• **Problem statement**:
In the records that follow, count each line where the string "linecap" occurs. Provide the total and no other text.

• **Supplied data**:
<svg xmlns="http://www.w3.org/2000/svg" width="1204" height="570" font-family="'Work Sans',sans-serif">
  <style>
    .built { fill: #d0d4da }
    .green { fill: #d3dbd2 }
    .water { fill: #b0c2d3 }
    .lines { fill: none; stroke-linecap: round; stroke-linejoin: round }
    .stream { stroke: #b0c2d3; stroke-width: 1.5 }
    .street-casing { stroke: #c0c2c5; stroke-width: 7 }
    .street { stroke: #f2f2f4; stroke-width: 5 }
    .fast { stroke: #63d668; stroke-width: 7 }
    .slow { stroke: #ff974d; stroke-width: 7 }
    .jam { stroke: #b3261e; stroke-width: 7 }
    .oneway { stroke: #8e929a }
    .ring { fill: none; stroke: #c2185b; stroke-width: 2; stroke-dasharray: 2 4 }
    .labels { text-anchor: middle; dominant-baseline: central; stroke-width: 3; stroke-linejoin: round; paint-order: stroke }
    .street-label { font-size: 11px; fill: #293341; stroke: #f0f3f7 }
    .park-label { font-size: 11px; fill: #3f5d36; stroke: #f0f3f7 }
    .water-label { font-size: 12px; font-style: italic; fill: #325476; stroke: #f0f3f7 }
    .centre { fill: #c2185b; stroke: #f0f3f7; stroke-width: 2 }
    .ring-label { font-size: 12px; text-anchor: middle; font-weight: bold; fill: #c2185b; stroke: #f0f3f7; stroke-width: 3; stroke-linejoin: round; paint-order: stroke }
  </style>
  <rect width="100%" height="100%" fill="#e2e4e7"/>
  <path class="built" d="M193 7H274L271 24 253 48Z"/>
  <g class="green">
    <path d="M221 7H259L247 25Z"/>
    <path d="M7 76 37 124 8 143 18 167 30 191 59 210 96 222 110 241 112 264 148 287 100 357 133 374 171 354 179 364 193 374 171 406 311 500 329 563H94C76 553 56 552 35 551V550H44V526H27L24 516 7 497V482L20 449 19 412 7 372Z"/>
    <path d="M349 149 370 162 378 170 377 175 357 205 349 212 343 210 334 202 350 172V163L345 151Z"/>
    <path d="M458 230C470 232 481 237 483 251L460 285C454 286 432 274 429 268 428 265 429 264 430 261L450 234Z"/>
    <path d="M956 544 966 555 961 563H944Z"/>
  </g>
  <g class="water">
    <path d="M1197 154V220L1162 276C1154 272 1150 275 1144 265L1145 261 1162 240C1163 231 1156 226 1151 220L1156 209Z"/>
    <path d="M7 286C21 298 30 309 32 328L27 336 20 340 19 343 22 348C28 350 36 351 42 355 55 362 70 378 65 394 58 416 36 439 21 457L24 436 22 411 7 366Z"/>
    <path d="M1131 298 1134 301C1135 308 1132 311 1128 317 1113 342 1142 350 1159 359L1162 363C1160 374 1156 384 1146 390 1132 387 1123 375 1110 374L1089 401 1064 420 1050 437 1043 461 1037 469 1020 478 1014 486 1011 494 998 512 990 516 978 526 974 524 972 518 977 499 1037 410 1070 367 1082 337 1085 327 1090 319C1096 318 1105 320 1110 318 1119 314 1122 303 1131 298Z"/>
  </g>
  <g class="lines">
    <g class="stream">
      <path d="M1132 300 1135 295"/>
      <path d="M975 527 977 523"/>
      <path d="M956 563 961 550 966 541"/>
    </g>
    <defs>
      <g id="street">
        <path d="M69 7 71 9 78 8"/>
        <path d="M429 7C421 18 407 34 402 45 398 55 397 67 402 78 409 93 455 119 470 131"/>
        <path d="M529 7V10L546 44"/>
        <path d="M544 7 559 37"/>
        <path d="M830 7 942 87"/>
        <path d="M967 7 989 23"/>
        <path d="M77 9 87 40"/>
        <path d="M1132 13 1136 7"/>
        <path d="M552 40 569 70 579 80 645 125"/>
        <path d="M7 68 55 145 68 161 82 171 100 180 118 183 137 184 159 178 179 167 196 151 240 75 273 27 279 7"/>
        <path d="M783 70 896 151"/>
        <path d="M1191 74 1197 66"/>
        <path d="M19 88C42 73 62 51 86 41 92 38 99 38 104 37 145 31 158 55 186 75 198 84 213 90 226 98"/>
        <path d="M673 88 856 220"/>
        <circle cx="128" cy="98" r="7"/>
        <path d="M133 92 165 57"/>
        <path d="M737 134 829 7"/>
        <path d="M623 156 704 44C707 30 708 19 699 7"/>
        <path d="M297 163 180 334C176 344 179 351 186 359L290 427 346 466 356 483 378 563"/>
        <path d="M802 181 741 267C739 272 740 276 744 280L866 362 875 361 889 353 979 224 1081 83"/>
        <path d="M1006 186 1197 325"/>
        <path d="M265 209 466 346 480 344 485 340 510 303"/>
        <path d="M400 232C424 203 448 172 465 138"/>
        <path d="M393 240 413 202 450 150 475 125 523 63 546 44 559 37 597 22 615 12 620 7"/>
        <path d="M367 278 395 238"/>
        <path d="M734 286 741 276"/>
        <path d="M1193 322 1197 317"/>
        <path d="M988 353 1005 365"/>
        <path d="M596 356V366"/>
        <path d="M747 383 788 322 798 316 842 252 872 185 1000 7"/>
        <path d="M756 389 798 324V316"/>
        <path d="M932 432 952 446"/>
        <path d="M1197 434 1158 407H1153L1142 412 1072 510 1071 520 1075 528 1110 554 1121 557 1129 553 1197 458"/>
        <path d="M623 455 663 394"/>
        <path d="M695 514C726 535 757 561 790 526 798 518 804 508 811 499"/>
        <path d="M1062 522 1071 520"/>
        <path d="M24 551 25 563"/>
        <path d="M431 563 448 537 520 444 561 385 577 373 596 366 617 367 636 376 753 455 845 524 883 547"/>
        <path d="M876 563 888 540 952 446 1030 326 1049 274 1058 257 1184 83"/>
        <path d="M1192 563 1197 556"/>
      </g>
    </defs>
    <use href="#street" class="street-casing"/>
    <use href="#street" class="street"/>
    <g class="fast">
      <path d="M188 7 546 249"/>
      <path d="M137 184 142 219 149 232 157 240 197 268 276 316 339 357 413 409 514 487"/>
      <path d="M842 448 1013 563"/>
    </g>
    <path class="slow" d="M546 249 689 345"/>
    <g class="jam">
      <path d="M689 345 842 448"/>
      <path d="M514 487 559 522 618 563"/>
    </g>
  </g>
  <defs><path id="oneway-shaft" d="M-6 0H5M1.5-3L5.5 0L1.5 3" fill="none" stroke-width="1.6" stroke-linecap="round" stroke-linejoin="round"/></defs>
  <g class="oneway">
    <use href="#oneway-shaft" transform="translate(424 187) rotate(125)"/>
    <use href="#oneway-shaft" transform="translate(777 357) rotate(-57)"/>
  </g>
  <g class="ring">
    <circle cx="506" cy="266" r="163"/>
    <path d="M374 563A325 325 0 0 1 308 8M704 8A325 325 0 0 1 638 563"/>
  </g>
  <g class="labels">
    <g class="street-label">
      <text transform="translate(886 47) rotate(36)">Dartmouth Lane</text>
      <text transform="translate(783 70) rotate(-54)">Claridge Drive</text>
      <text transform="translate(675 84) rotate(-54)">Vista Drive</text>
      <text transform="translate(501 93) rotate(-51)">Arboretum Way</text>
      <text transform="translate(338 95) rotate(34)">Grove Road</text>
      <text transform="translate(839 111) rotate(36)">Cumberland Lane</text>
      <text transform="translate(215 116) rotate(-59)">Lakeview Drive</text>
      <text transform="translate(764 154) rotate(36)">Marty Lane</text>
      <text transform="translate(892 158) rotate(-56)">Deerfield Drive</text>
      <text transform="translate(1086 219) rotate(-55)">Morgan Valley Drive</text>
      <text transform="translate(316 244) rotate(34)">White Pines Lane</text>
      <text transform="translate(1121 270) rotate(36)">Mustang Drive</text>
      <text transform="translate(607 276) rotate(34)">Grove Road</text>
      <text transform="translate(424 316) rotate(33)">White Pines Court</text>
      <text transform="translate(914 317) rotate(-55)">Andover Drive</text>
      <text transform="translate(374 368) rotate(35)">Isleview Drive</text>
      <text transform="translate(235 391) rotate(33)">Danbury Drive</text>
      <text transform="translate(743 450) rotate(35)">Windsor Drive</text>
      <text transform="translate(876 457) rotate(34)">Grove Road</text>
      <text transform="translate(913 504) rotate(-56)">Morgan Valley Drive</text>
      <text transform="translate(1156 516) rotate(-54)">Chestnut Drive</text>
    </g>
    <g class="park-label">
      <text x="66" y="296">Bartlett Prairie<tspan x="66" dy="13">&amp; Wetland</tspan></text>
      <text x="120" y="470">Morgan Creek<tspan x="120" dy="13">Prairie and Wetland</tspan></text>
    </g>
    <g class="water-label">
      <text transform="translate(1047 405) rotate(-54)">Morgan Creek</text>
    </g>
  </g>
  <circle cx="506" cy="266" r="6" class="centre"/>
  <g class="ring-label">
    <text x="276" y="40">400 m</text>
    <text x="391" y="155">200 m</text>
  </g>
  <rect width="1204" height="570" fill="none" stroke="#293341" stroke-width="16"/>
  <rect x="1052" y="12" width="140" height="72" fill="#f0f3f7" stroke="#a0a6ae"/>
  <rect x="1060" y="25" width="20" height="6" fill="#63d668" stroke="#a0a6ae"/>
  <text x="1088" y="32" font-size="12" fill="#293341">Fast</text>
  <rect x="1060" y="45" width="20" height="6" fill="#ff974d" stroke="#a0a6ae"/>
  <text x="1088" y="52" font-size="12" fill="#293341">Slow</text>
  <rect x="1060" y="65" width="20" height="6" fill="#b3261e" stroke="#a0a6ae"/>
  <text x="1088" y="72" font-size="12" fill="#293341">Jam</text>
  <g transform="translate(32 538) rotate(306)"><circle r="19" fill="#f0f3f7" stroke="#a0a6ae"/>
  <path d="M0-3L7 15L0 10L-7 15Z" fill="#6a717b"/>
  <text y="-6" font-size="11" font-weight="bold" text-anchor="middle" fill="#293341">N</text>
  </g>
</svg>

• **The completed task**:
2